8. Try different things – Financial planners come from all different backgrounds, so don’t be afraid to try different things. While it’s tempting to take the prestigious internship in your hometown, but maybe go work for someone in a different state. Spend a summer abroad and meet financial planners in a new country. Try blogging or vlogging or writing a book. You never know what you may learn from it.

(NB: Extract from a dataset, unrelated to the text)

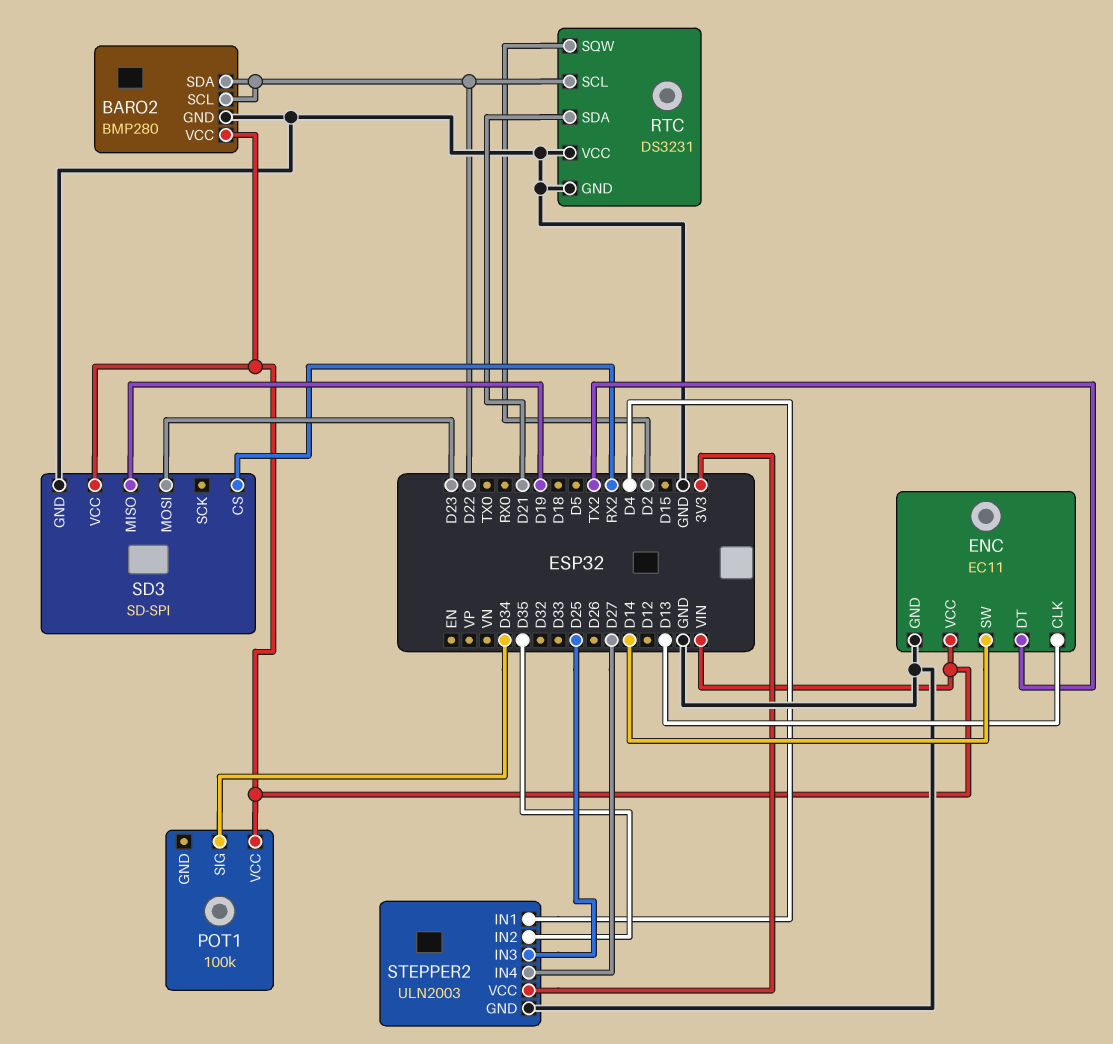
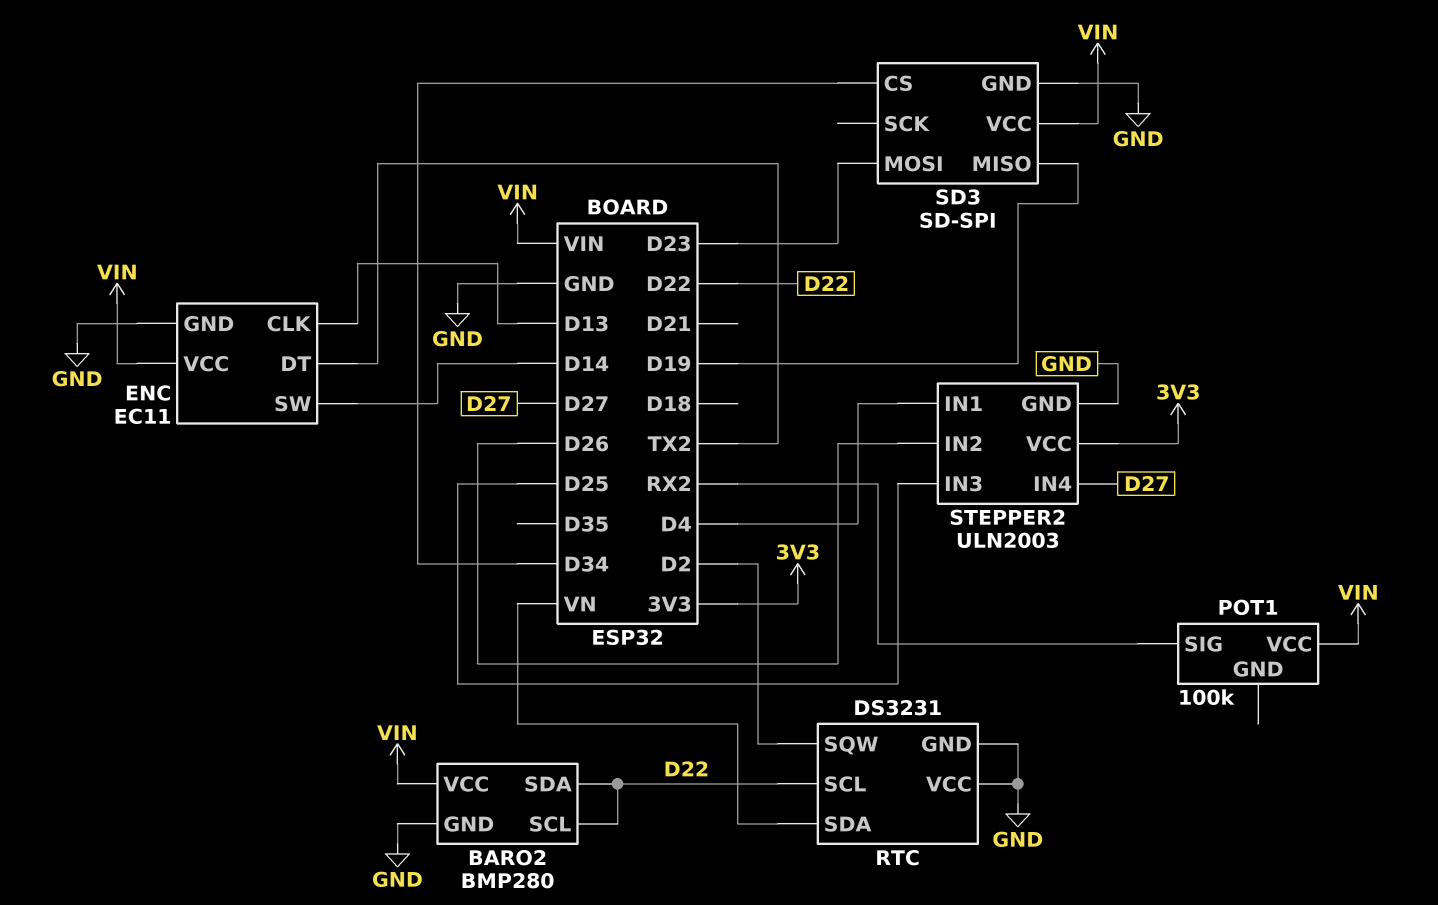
POT1 pin SIG: D34 -> RX2
RTC pin SDA: D21 -> VN
SD3 pin CS: RX2 -> D34
STEPPER2 pin IN2: D35 -> D26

9. Be a part of a study group – Just like reading more, I know the last thing you want to do is study financial planning outside the classroom. But hear me out here; instead of getting together with the usual suspects that you see every weekend, try reaching out to students from different schools, or even consider asking the advisor you look up to from your internship and see if they would let you listen in on their study group’s phone call just once. If you get a lot of rejections because the advisors you know don’t have a study group, it sounds to me like you just found the perfect opportunity to create one.
Now I know I said to network more, but I don’t recommend a cold approach to this. If you have no relationship with the person, it may take some time before they’d want to vouch for you or trust you. Don’t be discouraged and keep your eyes and ears open.

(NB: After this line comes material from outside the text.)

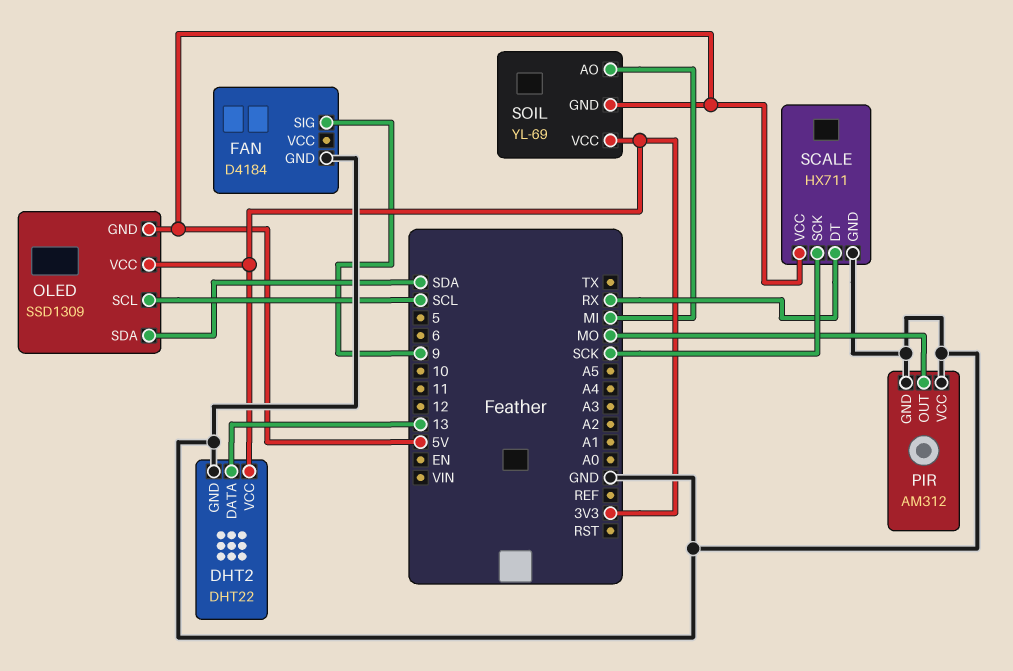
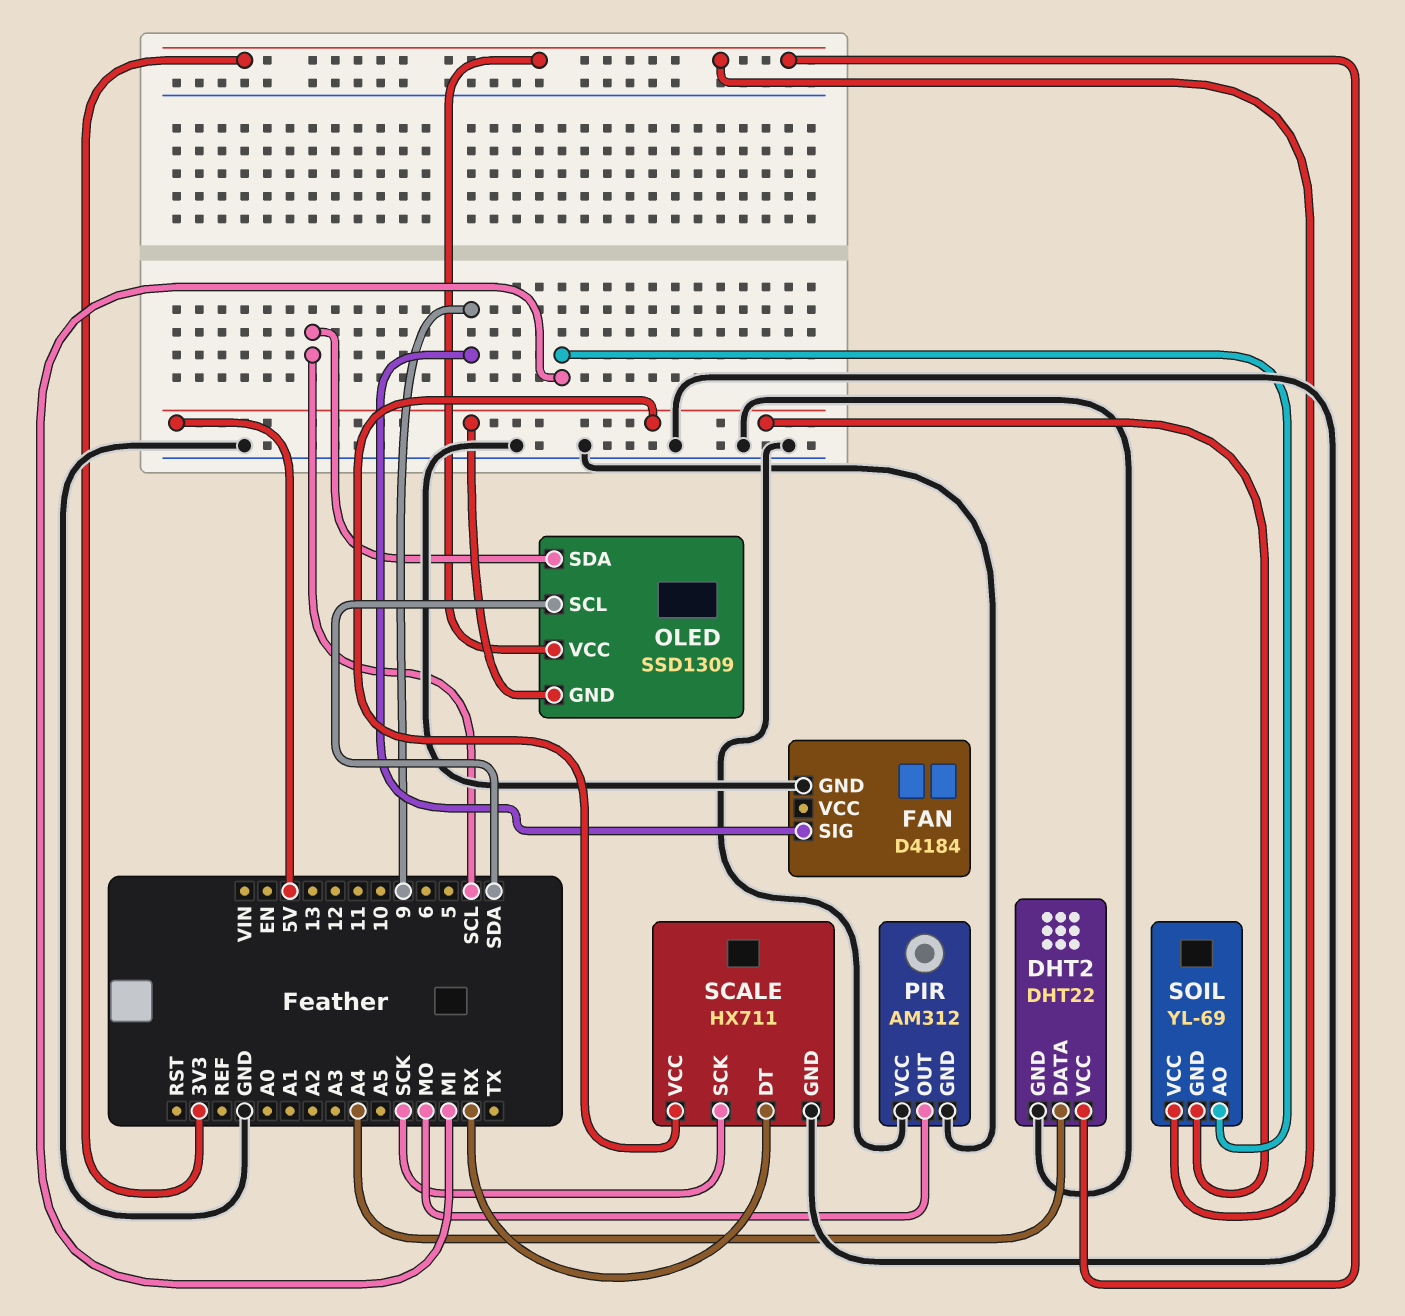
DHT2 pin DATA: 13 -> A4
OLED pin SCL: SCL -> SDA
OLED pin SDA: SDA -> SCL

10. Find a mentor – Last, but not the least, finding a mentor can take you zero to sixty in no time at all. Ask them questions about their career, where do they see the industry going, what advice they would give a young planner, what books they recommend you read and what they think of your ideas and plans. Having someone who has experience and wants to pass on their wisdom will certainly have a lasting impact on your career. There are various mentor match programs out there such as the CFP board’s Women’s initiative, FPA’s mentor match, NAPFA’s Mentor Engage in addition to any programs your school may offer.
Hopefully, these 10 steps will help you maximize momentum to meet your academic and career goals in 2018. And if it feels like baby steps that don’t immediately yield result, remember Mahatma Gandhi’s wise words, “Whatever you do will be insignificant, but it is very important that you do it.” Play the long game.